# Work to be completed
Render every line of all the items below as a Markdown table with the columns No. and Line, giving each row a number and omitting blank lines. Leave the pictures out of the answer.

BEGIN Given information

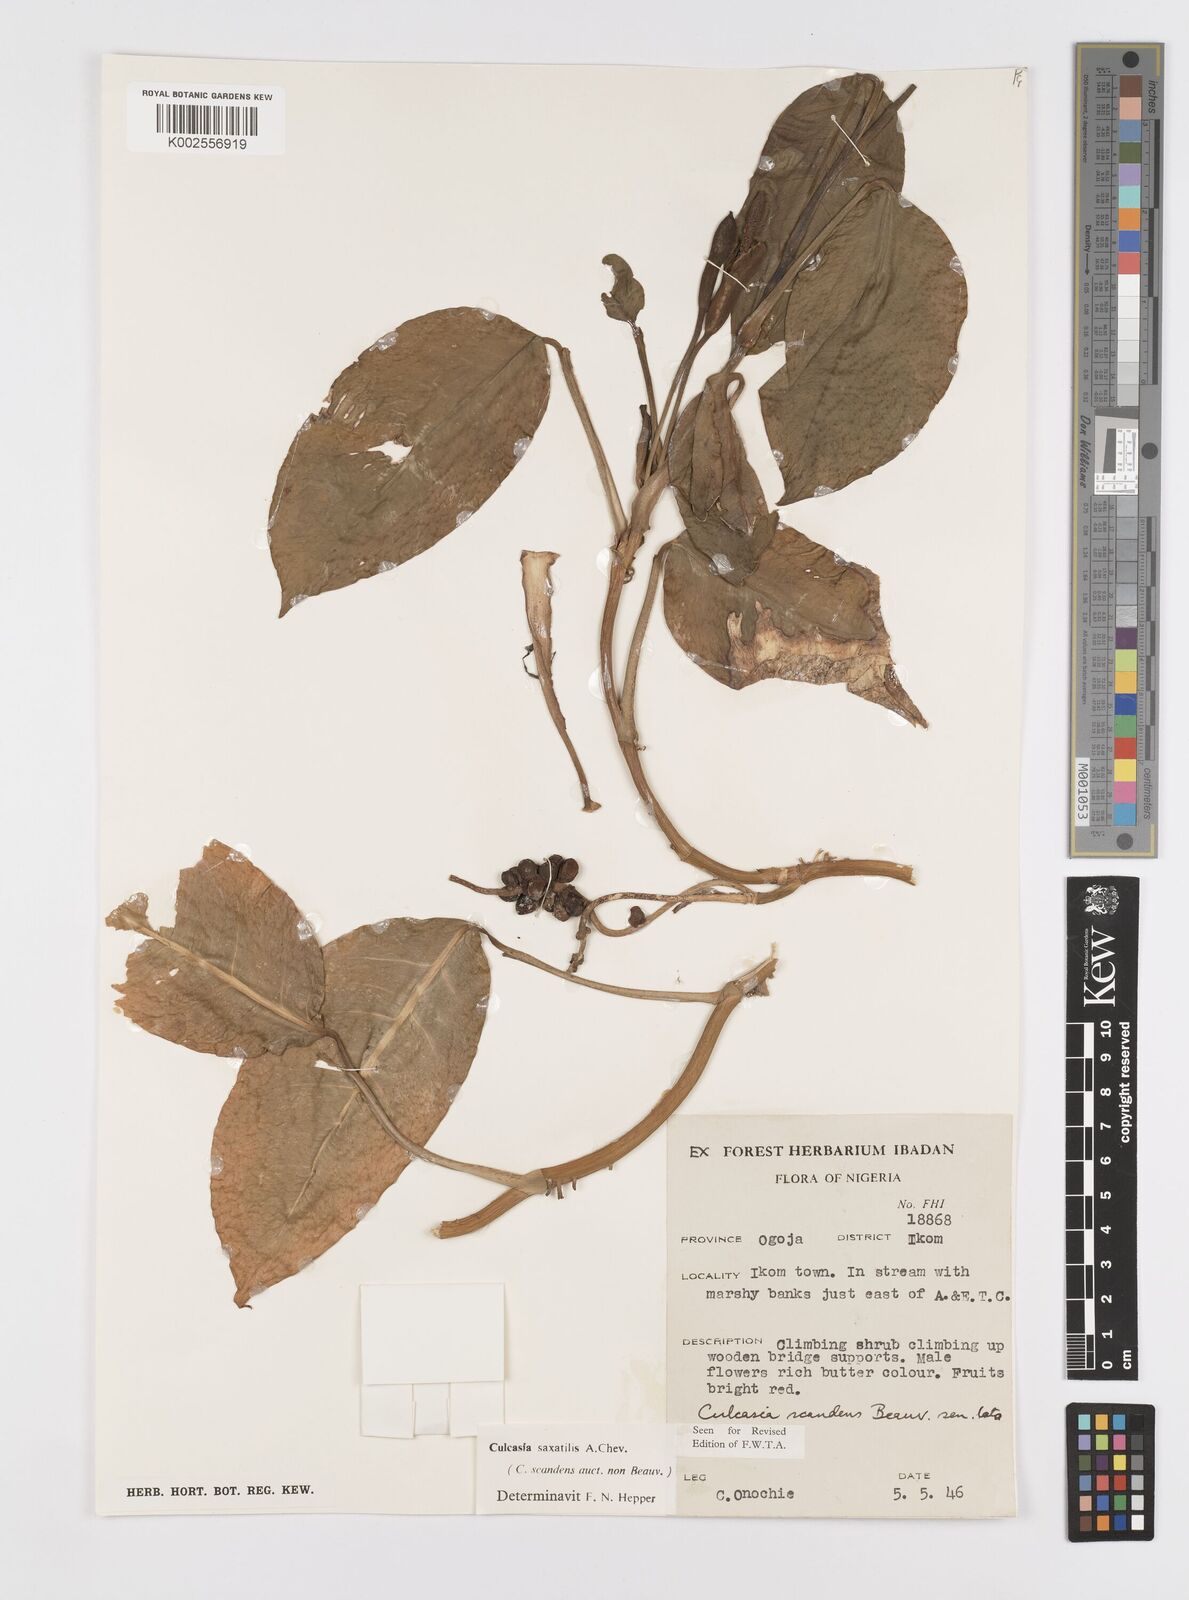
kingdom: Plantae
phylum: Tracheophyta
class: Liliopsida
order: Alismatales
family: Araceae
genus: Culcasia
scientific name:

END Given information

# Answer to this problem
| No. | Line |
|---|---|
| 1 | kingdom: Plantae |
| 2 | phylum: Tracheophyta |
| 3 | class: Liliopsida |
| 4 | order: Alismatales |
| 5 | family: Araceae |
| 6 | genus: Culcasia |
| 7 | scientific name: |